Term Project Alternative 1

Customer Service Survey Project

See also: Term Project Alternative 2, Case Analysis General Guidance.

1. Identify a company or activity that will let you work with their customers to conduct a customer survey and subsequently analyze the information. It may be bricks and mortar or an e-commerce business (activity). But you must have both placement and access to observe the business, survey the customers and employees, talk to and work with the managers.

2. You may work in groups (five-seven to a group) or individually. Each project is to cover a different company or activity (if the company is large enough, a different branch of the company). The important thing is that customer service is related to the point of contact with the customer. A McDonald's in Belgium will differ from one in Germany or the UK. The legal office at Baumholder will be different from the one in Heidelberg or Ramstein. All the organizational policies and training in the world will not change that reality. Hence, unless you are physically close to others classmates, or select an e-commerce business, group work will be limited.

3. Many firms have long standing programs of customer surveys and may not want you to interfere (or pollute) that effort, so be aware of the sensitivities.

NOTE: In the past I have found that financial institutions on U.S. bases and posts, the military exchanges and commissaries are difficult clients to work with. They operate under a number of constraints, have they own surveys, are tightly controlled and often have very limited time and resources to share with students.

4. If you are going to conduct a survey on a military base, CHECK with Base Legal, Public Affairs or the Services folks, to make sure you have the proper permissions beforehand. Upon request, I will provide a letter of introduction to the proper authorities. (Make sure you give me the correct fax number or email address, name, rank/grade, position, organization, and address of the recepient.)

5. Your project will have four distinct phases:

You will submit a formal report on both the project and the method of determining the suggested improvements; i.e., your formal process improvement report will have both content area and methodological sections.

Your report will be fully documented and presented in technical report writing style.

 

Phase 1:

Know your client and the customer.

Describe what exists at present in detail. Make sure you understand the system and processes within which customer service is supposed to occur.

Questions:
a: Answer these questions about the customer service survey project guidelines:
(i) How many people may a group have?
(ii) Which clients has the instructor found difficult to work with?
(iii) Whom should you check with before surveying on a military base?
b: Can you extend the customer service survey project guidelines, picking up right after their final sentence?

Source records:
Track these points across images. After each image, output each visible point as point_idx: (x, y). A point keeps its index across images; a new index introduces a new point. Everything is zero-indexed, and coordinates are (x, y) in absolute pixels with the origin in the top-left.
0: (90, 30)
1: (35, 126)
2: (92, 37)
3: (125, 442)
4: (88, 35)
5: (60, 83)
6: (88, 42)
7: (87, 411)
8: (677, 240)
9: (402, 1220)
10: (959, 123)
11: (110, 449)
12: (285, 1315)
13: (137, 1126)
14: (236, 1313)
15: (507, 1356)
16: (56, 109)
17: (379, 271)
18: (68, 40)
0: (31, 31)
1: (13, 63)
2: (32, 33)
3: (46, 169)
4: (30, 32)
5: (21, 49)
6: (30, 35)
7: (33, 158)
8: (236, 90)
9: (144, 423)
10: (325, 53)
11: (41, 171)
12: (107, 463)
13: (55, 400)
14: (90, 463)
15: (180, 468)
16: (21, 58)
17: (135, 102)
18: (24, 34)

==

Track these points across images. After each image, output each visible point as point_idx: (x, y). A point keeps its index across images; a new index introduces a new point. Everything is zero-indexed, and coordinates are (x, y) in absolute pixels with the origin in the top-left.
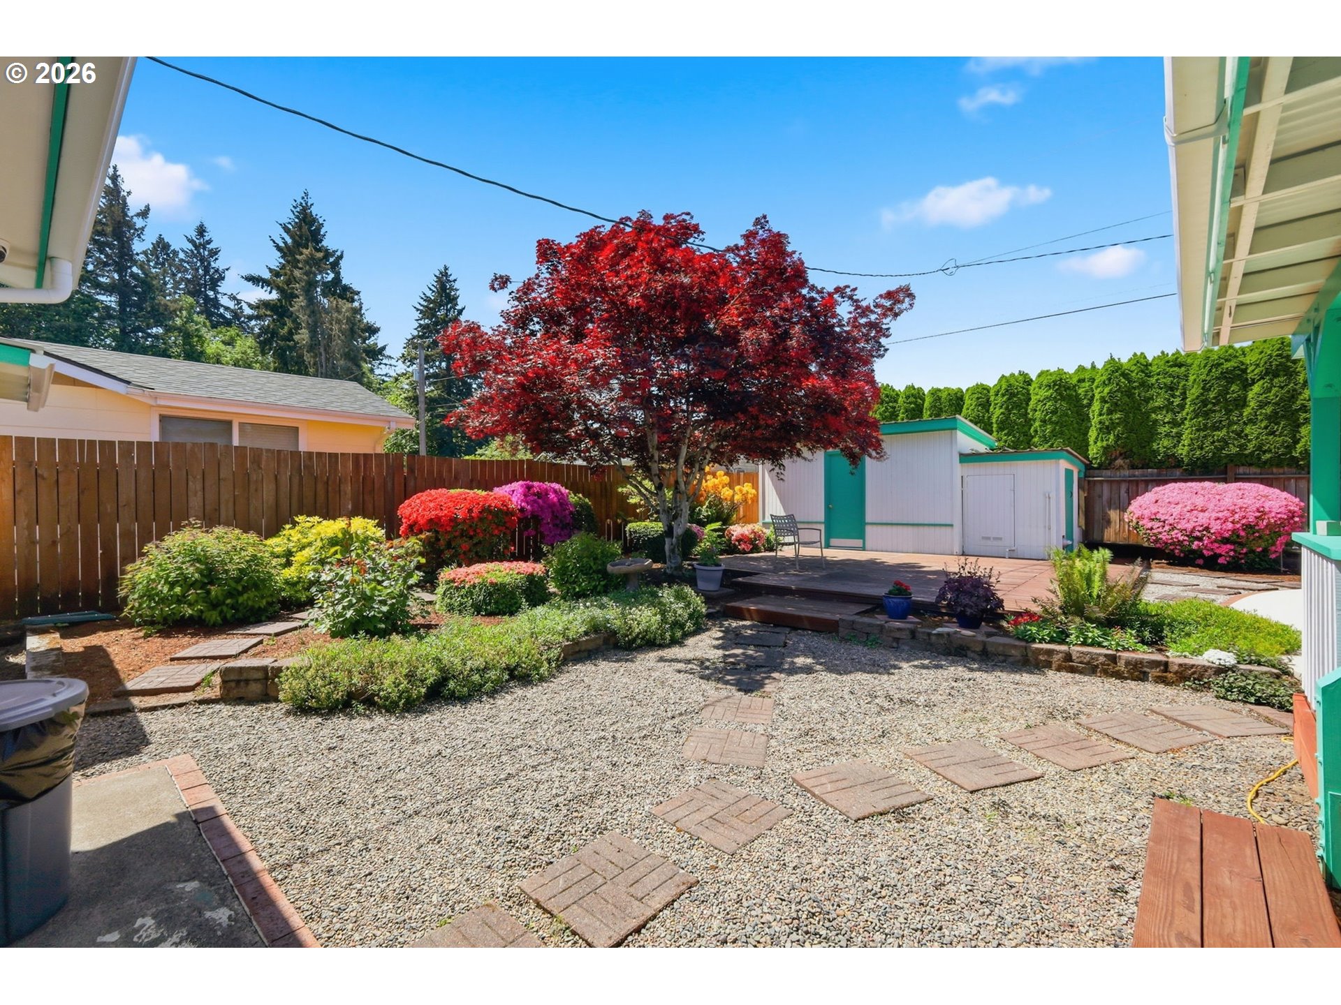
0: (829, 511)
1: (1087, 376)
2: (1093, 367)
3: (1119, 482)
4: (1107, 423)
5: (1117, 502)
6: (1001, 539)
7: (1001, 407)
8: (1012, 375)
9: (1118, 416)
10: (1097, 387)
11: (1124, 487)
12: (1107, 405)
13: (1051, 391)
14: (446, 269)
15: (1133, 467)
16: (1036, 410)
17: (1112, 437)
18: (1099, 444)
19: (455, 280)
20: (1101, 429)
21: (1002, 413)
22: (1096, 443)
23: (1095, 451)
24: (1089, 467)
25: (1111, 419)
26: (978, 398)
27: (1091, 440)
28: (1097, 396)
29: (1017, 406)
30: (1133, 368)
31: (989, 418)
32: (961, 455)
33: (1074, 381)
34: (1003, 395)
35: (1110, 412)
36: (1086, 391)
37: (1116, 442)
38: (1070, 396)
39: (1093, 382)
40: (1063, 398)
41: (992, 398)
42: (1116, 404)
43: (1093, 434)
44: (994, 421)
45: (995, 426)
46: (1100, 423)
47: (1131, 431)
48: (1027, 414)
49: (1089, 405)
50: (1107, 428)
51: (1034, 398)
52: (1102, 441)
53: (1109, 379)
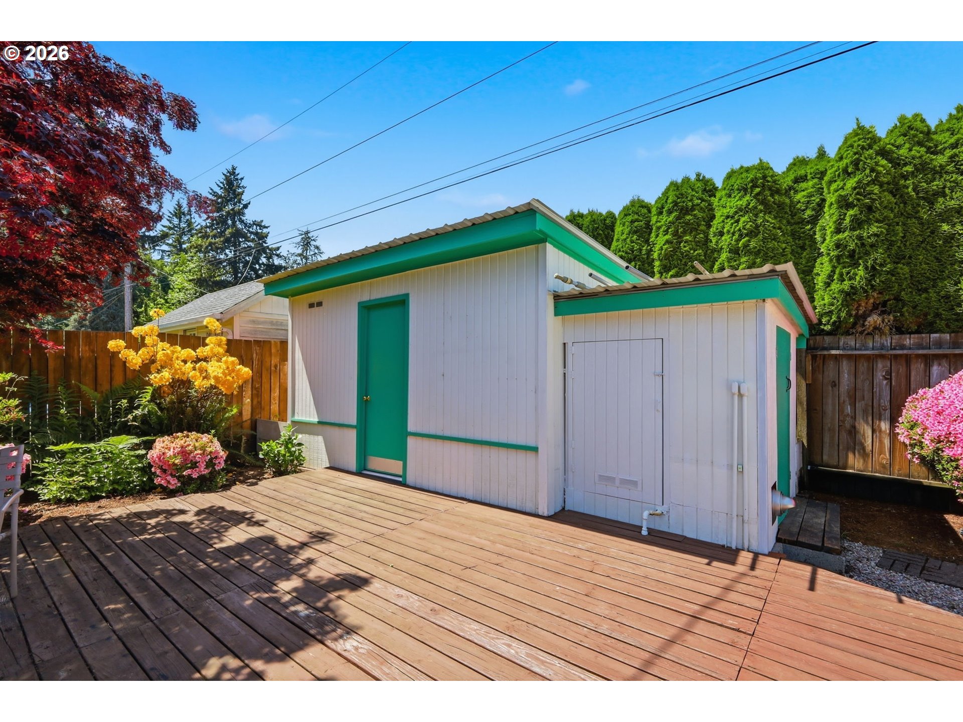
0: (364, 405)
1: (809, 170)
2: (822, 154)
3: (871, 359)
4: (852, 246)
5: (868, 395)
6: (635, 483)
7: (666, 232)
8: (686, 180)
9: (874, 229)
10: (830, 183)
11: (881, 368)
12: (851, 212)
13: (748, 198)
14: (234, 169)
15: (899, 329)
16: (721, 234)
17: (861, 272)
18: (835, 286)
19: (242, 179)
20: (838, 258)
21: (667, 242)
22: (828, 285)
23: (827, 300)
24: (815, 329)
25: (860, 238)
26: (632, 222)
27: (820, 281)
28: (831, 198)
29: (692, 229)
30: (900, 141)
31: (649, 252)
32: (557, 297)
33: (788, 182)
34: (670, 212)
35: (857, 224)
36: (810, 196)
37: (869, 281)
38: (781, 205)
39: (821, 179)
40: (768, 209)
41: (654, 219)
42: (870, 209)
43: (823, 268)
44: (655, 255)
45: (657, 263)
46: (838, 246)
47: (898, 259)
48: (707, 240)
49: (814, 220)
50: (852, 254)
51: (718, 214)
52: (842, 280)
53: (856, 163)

---

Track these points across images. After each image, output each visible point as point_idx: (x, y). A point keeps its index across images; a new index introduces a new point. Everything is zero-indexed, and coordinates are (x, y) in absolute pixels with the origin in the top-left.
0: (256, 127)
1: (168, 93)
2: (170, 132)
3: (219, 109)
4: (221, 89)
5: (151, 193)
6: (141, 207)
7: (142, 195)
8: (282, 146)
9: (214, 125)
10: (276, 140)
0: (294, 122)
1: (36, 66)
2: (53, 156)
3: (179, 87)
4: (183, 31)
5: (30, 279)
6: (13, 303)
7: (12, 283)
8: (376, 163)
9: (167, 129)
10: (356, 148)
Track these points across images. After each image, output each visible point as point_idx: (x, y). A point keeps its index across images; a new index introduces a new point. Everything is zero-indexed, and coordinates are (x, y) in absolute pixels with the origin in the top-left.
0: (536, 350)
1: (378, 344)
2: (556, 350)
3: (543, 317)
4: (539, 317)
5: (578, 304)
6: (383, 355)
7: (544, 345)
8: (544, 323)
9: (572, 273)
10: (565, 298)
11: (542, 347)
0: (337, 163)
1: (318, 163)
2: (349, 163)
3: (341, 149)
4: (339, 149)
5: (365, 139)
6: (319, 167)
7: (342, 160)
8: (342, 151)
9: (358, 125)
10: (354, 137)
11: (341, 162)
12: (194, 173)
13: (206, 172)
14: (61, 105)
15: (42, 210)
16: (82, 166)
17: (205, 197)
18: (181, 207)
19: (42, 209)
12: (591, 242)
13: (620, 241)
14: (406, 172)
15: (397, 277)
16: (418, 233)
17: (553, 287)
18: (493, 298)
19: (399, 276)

Task-by-task answers:
a:
(i) Five to seven.
(ii) Financial institutions on U.S. bases and posts, the military exchanges and commissaries.
(iii) Base Legal, Public Affairs or the Services folks.

b:
Map the customer service process using a Deployment Flowcharts or Swimlane Diagrams.

Before your fully develop your survey for Phase 2, make sure you have refined and developed the details of your understanding. Then revise your Phase 1 submission and send it to me along with your Phase 2 input. (due 7 March 2003)

For the 10 Feb deadline, this understanding will admittedly be more limited that it must be in the end. I understand that; because of time constraints, I want to force the pace a little and get you out on the street.

Your appreciation of the current situation will grow as you progress through the survey, so be satisfied at first with a general description of the firm, its general strategy, products and services, main competitive advantage in the marketplace, customer service policy and the perceived response of customers to the firm, its products and services. Update your Process Map at the end of Phase 2-4 as need be to reflect your improved understanding of the situation.

Phase 2:

Develop your survey instrument related to business processes.

Focus on the issues Anton raises. See his survey instrument (Anton, pg 86-87) for help in getting yours started.

Before you develop even one question, you must identify the business processes that are directly related to the quality drivers that motivate the activity's customers.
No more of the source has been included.